Comment 5 Jan Pokorný [poki] 2017-04-13 16:36:53 UTC
re [comment 1]:
> Besides constraints and ACLs, other references that may occur:
> * <primitive> may refer to a template
> * <operations>, <rule>, <nvset> and <nvpair> may refer to definition
>   elsewhere
> * <tags> refers to one or more IDs (I have no idea what these are)

Situation is a bit more complicated.

I tried to summarize the relationships based on "referential integrity",
together with analysis as to which IDs can actually be deliberately
selected by the user of pcs.

* * *

referencable-element
- referencing-element-1@referencing-attr-1
- referencing-element-2@referencing-attr-2

template
- primitivee@template

(primitive, group, clone, master)
- rsc_colocation@rsc
- rsc_colocation@with-rsc
- rsc_location@rsc
- rsc_order@first
- rsc_order@then
- rsc_ticket@rsc

acl_role
- role@id

// reflexive-in-class-references via @id-ref
X
- X@id-ref
for X in (cluster_property_set, instance_attributes, meta_attributes,
          nvpair [since 1.3], operations, resource_set, rule,
          utilization)

// anything referencable (see next section) can be referenced by
(ID-HAVING)
- acl_permission@reference
- obj_ref@id

* * *

Let's enumerate ID-HAVING entities (see last part of previous section),
making a distinction as to whether those ID can be actively selected
using pcs commands, or if they are not supported with pcs at all.

Entities not supported by pcs at all:
- tag
- template

Entities where IDs _cannot_ be deliberately chosen in pcs commands:
- acl_permission
- cluster_property_set (fixed ID is used, though)
- date_expression
- date_spec
- duration
- expression
- fencing-level
- instance_attributes
- meta_attributes
- nvpair
- op
- operations
- resource_set
- utilization

Entities where IDs _can_ be deliberately chosen in pcs commands:
- acl_role
- rsc_colocation
- rsc_location
- rsc_order
- rsc_ticket

(
+ coming:
- bundle
- port-mapping
- storage-mapping
)

* * *

In re <tags>: it's potentially very useful though non-interoperable way
how the management tools can group selected objects (identifiable with
with IDs) in a distributed manner under some other identifier, with
no semantic interpretation of this tag identifier other than how it's
understood by the management tool.  So, for instance, I can imagine
it could be (ab)used to list some especially important resources
prominently in the list, no matter which pcs UI daemon is accessed.

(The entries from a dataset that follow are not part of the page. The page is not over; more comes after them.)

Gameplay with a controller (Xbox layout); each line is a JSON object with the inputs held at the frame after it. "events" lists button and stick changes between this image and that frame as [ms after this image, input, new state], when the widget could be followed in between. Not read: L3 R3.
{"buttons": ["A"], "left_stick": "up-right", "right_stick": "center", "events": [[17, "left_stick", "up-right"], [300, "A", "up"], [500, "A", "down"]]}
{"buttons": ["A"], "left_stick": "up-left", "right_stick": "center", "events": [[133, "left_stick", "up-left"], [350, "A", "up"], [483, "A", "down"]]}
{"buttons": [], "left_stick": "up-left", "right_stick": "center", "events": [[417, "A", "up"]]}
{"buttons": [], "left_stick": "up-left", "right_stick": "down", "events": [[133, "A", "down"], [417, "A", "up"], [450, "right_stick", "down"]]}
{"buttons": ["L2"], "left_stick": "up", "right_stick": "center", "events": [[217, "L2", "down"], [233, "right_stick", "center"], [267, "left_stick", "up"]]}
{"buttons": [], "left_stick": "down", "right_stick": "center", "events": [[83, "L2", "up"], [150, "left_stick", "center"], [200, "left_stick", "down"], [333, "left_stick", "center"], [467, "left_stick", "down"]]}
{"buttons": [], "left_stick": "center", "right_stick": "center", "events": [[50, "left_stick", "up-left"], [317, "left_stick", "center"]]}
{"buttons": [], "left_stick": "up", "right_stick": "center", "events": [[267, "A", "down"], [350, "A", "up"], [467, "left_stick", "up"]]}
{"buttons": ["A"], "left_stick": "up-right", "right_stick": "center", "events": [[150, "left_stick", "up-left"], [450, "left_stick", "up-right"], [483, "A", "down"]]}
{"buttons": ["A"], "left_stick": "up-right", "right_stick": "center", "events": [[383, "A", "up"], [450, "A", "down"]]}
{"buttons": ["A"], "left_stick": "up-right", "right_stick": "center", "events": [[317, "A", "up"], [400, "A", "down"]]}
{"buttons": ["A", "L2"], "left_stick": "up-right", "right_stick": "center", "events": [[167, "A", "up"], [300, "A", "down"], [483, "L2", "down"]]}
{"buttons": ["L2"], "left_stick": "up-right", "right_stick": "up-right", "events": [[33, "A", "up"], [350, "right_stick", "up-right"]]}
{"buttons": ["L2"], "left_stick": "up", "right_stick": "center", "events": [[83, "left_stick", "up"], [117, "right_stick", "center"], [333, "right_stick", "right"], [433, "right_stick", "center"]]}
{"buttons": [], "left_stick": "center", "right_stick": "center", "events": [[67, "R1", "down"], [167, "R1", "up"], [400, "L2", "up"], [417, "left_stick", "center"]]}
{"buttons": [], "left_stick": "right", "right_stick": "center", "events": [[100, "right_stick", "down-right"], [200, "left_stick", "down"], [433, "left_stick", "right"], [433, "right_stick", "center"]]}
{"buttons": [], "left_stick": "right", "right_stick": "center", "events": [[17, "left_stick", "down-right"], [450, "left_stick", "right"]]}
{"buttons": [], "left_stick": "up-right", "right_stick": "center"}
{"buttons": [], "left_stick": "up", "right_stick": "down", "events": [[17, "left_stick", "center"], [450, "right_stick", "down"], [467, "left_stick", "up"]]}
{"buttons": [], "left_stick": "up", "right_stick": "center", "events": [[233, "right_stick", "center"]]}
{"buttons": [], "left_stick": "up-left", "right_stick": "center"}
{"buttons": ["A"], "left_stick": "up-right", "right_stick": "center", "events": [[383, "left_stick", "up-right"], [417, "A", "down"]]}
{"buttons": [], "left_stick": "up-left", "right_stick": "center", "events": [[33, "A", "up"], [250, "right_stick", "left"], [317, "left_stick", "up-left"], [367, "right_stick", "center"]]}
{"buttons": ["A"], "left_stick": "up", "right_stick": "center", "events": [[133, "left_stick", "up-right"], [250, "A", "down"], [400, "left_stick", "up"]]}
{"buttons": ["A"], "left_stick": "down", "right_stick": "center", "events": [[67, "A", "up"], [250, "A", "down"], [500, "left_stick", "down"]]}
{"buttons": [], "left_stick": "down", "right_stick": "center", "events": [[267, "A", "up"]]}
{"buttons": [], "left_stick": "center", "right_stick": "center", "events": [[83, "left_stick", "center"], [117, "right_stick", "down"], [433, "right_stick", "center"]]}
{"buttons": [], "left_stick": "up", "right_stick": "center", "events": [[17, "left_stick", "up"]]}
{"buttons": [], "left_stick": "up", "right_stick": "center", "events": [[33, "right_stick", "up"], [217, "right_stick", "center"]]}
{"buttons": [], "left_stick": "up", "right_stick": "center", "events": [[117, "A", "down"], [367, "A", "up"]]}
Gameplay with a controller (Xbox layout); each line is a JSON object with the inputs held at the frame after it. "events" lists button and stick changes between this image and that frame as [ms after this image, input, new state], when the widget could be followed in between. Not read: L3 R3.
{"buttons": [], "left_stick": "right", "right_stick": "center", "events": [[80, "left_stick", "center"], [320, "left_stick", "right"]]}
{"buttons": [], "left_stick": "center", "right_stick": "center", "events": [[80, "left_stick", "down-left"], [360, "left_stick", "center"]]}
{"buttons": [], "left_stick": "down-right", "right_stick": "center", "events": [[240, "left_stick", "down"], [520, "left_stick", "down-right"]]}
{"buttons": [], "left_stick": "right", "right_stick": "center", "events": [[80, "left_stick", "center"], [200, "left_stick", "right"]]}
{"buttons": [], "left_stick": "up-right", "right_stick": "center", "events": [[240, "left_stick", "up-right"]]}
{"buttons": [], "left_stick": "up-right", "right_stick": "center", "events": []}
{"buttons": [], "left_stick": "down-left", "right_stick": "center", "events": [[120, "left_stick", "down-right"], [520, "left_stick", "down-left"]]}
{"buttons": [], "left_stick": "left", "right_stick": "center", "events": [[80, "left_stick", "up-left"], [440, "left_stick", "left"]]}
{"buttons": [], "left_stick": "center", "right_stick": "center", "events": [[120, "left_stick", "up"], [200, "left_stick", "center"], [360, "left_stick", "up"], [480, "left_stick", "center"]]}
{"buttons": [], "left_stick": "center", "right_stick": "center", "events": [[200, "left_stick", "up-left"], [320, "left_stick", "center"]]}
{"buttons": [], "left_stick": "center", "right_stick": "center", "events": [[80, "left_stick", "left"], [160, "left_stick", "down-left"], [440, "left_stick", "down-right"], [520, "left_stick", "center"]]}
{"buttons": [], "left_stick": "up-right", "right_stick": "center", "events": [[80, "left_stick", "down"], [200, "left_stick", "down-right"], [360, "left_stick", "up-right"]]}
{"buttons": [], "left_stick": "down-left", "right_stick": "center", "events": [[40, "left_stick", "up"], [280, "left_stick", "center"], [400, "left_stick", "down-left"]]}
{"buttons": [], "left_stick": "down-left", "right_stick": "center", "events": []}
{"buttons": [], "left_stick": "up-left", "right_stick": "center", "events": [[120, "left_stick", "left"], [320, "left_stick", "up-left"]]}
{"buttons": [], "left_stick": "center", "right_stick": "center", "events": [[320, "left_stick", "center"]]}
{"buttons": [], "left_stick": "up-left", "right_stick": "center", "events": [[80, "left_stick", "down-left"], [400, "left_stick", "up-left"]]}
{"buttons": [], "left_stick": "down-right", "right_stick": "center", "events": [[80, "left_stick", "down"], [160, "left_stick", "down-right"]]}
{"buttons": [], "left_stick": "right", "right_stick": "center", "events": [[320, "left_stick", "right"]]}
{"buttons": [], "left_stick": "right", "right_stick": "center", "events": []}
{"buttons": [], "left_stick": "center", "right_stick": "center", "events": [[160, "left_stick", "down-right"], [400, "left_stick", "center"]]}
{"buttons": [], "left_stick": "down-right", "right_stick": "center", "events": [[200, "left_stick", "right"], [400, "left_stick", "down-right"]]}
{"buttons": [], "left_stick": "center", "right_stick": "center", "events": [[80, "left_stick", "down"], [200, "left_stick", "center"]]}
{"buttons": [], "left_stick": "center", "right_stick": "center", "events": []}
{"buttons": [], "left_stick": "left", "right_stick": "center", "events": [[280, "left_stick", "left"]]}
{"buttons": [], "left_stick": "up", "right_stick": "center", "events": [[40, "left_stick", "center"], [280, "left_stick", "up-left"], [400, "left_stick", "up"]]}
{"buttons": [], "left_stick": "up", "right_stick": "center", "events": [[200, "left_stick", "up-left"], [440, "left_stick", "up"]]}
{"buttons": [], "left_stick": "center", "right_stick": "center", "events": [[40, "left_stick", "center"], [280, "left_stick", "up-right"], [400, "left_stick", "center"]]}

Note that respective <obj_ref> (and in turn <tags> when suddenly
made empty in due course) SHOULD be treated the very same way as
ACLs -- in ON DELETE CASCADE manner, even if tags are not supported
by pcs per se, yet.

Comment 6 Jan Pokorný [poki] 2017-04-13 16:39:27 UTC
FWIW, this is the on-merge discussion for <tags>:
https://github.com/ClusterLabs/pacemaker/pull/463

Comment 7 Jan Pokorný [poki] 2017-04-21 13:45:28 UTC
I should also mention a special category where, contrary to the bug
report, pcs is keen to enforce referential integrity where it is
conceptually desired in the final product but is not mandated (typically
cannot be as constrainted by limited RelaxNG expressivness and perhaps
suboptimal way of encoding one-or-more relationships with the dependent
entities) in the schema:

primitive (or possibly whatever makes sense to encode stonith resources)
- fencing-level/@devices (possibly carrying "id1,...,idN" array
  of pointers to respective configured instances of fence agents)

Comment 9 RHEL Program Management 2021-01-15 07:33:52 UTC
After evaluating this issue, there are no plans to address it further or fix it in an upcoming release.  Therefore, it is being closed.  If plans change such that this issue will be fixed in an upcoming release, then the bug can be reopened.